The game supported the use of Hasbro's Jurassic World Brawlasaurus toys until July 2019, which could be scanned by players and incorporated into the game for battles.

==Development and release==
Jurassic World: The Game was announced by Universal Pictures in October 2014, as part of its promotional plans for the 2015 film Jurassic World. Ludia released the game for iOS in April 2015, to coincide with the release of the film. It was released shortly after for Android in May 2015.

==Reception==
Patrick Klepek of Kotaku criticized the game for its use of in-game advertisements.

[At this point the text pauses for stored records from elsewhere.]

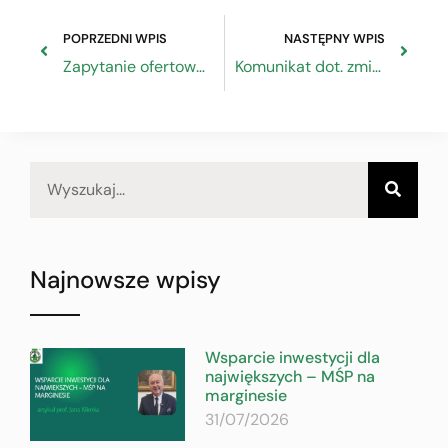
POPRZEDNI WPIS
NASTĘPNY WPIS
Zapytanie ofertowe na organizację spotkania wartościującego w Warszawie
Komunikat dot. zmiany daty Targów Amberif 2020
Najnowsze wpisy
Wsparcie inwestycji dla
największych – MŚP na
marginesie
31/07/2026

Nadia Oxford of Gamezebo gave the game three stars out of five. Oxford noted the realistic dinosaur models, but wrote that the game "combines mediocre park-building with mediocre dino-battling. It's competent and by gosh it (mostly) looks glorious, but there isn't a lot here that differentiates the game from standard park-builders". Gamezebo considered the game to be "pretty much Jurassic Park Builder part II, except the parks you create in that three-year-old game seem a lot more colorful and joyful than the washed-out grey fairgrounds you create in Jurassic World".

GamingLives praised Jurassic World: The Game for its graphics, interface and the animations of the creatures, but criticized the game's combat element for putting the player up against opponents "you couldn't possibly defeat".